Purtroppo devo dire che sulla questione aperta non c’è la minima consapevolezza. Quanto ai mezzi per cercare di individuare e frenare un simile avvelenamento dell’economia, oltre ai sistemi classici delle attività investigative, mi permetto di dichiarare che, se avessi posizioni di potere, credo che un sistema potrebbe essere quello di inviare i servizi segreti a giro per il mondo, proteggendoli con l’immunità diplomatica, per rintracciare in tale modo il tesorone con tutti i mezzi possibili”.
I cluster mafiosi più pericolosi in Toscana sembrerebbero essere Livorno e zone limitrofe. Ci spiega i motivi per questa aggressione a quelle zone? 

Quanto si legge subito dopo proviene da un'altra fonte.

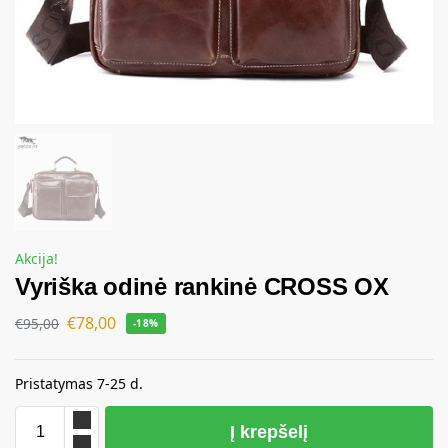
Akcija!
Vyriška odinė rankinė CROSS OX
€
78,00
€
95,00
-18%
Pristatymas 7-25 d.
Į krepšelį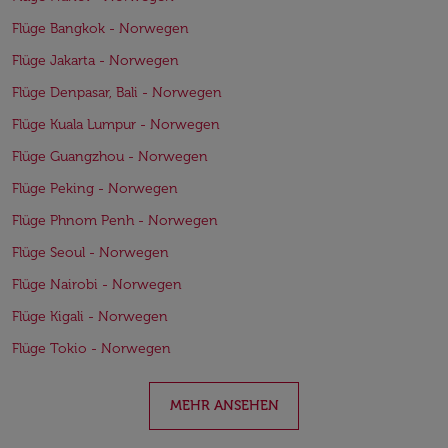
Flüge Bangkok - Norwegen
Flüge Jakarta - Norwegen
Flüge Denpasar, Bali - Norwegen
Flüge Kuala Lumpur - Norwegen
Flüge Guangzhou - Norwegen
Flüge Peking - Norwegen
Flüge Phnom Penh - Norwegen
Flüge Seoul - Norwegen
Flüge Nairobi - Norwegen
Flüge Kigali - Norwegen
Flüge Tokio - Norwegen
MEHR ANSEHEN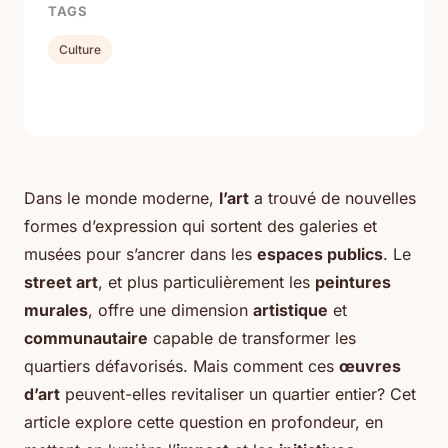
TAGS
Culture
Dans le monde moderne,
l’art
a trouvé de nouvelles
formes d’expression qui sortent des galeries et
musées pour s’ancrer dans les
espaces publics
. Le
street art
, et plus particulièrement les
peintures
murales
, offre une dimension
artistique
et
communautaire
capable de transformer les
quartiers défavorisés. Mais comment ces
œuvres
d’art
peuvent-elles revitaliser un quartier entier? Cet
article explore cette question en profondeur, en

“Specifichiamo che oramai tutta la Toscana rischia di essere divorata dalla mafia. Per quanto riguarda le zone di interesse evidenziate dal nostro ultimo rapporto, Livorno ha un porto molto utilizzato dai sodalizi criminali, su cui emerge, secondo i nostri esperti, il tentativo o molto di più del tentativo, di gestire lo stesso porto da parte delle cosche, almeno in parte. Le mafie non rischiano i loro traffici. Inoltre bisogna osservare la realtà della Val Di Cornia con la massima attenzione. Basti pensare al ruolo che ha non solo il porto di Livorno come svincolo per operazioni illecite su vasta scala, realtà che è emersa ripetutamente nel corso di questi anni con svariate operazioni da parte delle forze dell’ordine. Non solo, il territorio ha anche una “vocazione” precisa per quanto riguarda il traffico illecito di rifiuti. Ma attenzione, sul territorio toscano un altro problema sorprendentemente sottovalutato è rappresentato dall’infiltrazione della mafia nigeriana, problema che mi auguro venga messo sotto osservazione stretta nel corso del 2021″.

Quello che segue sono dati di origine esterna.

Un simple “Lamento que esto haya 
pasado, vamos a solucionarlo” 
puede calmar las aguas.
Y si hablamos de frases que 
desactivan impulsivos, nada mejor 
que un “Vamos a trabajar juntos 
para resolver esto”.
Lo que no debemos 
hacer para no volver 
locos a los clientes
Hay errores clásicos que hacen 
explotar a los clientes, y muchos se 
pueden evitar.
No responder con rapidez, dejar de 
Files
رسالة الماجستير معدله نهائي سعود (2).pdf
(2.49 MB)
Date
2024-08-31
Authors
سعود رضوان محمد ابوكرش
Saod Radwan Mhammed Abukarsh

Da qualche tempo la Fondazione lancia l’allarme per la caduta di interesse da parte della politica sulla lotta alla mafia. Si tratta di cultura (o incultura) della classe politica, di semplice ignoranza o di qualcosa di più profondo e oscuro? In altre parole: la mafia sta vincendo o la politica si “mafiosizza”?
“Siamo al punto più basso della lotta alla mafia degli ultimi 30 anni. Sta emergendo e affermandosi una narrazione che vede in particolare due punti fondanti: da un lato, che la lotta alla mafia è compito precipuo e unico delle forze dell’ordine e della magistratura; dall’altro, che mafia e antimafia sono la stessa cosa. Per quanto riguarda il primo punto, pensare questo è cadere in un classico tranello mafioso, in quanto la forza della lotta alla mafia risiede nel fatto inoppugnabile che antimafia sociale ed istituzionale siano due facce della stessa medaglia. Il secondo punto è frutto di una generalizzazione dolosa degli errori, che pure ci sono stati, o della disonestà emersa in qualche soggetto preposto al contrasto, che ha condotto a effetti gravosissimi sia sulla forza dell’antimafia, che sulla sua coesione, che sulla stessa sicurezza di chi la svolge. In definitiva, l’operazione di togliere credibilità all’antimafia è un grandissimo aiuto alla mafia, che non solo ne gode, ma spesso la alimenta. Se continua così la mafia vincerà. Una nota di speranza, ieri, quando il premier Conte ha detto che la mafia è peggio del covid… Era ora. Il passo successivo è che in parlamento alle prossime elezioni entrino una decina di parlamentari che capiscano di mafia, sia di destra che di sinistra”.